* Description of the task *
Nothing below is to be printed except the lines between the line holding "ID-3036, status: 已解决 -> 已关闭" and the line holding "#26, priority: Low -> Critical", inclusive, each exactly as it appears.

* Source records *

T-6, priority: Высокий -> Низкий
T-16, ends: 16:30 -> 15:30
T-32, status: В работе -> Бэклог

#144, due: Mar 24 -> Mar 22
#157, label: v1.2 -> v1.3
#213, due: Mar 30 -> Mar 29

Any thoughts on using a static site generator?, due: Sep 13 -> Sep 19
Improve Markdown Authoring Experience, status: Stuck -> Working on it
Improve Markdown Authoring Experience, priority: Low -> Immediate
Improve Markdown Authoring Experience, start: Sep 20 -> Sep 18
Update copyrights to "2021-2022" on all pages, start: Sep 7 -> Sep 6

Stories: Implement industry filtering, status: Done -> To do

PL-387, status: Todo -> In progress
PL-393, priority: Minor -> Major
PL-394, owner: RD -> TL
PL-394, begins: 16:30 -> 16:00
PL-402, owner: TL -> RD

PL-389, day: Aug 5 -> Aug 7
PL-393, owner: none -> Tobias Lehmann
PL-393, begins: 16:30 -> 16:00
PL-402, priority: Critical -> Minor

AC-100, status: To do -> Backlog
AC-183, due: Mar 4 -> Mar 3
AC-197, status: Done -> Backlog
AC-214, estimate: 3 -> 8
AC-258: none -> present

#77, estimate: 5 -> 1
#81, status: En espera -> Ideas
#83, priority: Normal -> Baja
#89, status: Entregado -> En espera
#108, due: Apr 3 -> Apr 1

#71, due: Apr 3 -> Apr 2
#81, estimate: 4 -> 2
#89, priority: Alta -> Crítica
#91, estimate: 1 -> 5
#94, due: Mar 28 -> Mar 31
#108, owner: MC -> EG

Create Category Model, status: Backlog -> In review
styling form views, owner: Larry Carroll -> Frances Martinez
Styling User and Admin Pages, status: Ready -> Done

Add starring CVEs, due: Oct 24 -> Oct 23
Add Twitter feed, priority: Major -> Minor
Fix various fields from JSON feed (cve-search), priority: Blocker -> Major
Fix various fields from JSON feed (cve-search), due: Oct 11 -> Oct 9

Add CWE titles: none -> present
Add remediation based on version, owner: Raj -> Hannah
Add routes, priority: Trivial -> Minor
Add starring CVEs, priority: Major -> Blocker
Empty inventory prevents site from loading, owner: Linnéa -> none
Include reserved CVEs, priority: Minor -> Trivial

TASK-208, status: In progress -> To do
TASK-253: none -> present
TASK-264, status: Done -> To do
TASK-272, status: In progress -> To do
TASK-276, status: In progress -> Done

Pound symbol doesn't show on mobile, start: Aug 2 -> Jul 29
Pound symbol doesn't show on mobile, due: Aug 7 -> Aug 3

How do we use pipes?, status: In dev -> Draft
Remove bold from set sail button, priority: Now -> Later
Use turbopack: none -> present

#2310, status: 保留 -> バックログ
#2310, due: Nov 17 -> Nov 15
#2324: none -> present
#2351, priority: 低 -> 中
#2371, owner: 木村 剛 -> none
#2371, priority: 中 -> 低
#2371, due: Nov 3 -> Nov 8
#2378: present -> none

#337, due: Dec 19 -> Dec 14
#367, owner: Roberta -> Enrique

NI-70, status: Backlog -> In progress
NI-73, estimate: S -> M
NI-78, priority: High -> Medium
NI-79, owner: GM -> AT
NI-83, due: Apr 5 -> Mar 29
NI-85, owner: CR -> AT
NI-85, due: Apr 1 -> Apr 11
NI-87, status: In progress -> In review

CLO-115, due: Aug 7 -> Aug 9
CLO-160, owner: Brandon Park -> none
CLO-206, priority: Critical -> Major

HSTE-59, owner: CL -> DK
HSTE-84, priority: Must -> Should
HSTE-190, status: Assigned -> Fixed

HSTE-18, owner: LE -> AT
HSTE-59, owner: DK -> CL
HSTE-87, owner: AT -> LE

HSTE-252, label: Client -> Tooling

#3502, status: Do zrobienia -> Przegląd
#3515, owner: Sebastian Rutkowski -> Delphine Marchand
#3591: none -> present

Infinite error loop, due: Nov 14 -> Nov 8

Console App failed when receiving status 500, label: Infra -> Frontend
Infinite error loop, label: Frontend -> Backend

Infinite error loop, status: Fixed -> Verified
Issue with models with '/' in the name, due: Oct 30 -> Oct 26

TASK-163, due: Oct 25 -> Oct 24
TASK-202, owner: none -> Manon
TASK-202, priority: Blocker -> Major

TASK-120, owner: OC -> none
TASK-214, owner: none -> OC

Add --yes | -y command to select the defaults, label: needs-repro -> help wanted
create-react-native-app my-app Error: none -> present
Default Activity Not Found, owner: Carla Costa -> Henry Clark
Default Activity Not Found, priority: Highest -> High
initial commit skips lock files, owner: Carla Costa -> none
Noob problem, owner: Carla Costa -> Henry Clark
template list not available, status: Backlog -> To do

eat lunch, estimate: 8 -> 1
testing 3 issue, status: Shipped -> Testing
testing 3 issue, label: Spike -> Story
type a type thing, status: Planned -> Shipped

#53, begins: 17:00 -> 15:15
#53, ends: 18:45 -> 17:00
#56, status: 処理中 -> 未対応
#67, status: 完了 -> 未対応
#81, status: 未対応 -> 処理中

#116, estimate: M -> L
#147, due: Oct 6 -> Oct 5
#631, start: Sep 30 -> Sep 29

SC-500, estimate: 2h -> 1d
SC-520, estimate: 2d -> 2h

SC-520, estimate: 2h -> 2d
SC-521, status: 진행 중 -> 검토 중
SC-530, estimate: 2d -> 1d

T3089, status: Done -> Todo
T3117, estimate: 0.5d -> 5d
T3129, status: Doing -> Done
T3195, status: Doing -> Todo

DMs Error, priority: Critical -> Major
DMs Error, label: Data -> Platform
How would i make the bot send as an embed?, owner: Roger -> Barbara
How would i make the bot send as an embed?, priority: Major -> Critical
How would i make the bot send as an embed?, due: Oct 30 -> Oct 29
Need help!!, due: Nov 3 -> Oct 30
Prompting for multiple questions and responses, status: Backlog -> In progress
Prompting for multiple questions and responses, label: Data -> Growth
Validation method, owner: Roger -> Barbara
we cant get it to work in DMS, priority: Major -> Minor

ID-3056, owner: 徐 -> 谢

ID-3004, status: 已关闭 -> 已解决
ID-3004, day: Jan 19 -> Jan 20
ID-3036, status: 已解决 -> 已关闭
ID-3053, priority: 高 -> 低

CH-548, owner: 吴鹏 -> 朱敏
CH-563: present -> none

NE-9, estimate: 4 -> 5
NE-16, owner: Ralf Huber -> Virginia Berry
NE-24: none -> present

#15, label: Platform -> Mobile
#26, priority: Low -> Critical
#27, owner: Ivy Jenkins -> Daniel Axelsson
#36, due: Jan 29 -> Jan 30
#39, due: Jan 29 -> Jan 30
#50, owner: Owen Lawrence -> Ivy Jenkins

* Response area *
ID-3036, status: 已解决 -> 已关闭
ID-3053, priority: 高 -> 低

CH-548, owner: 吴鹏 -> 朱敏
CH-563: present -> none

NE-9, estimate: 4 -> 5
NE-16, owner: Ralf Huber -> Virginia Berry
NE-24: none -> present

#15, label: Platform -> Mobile
#26, priority: Low -> Critical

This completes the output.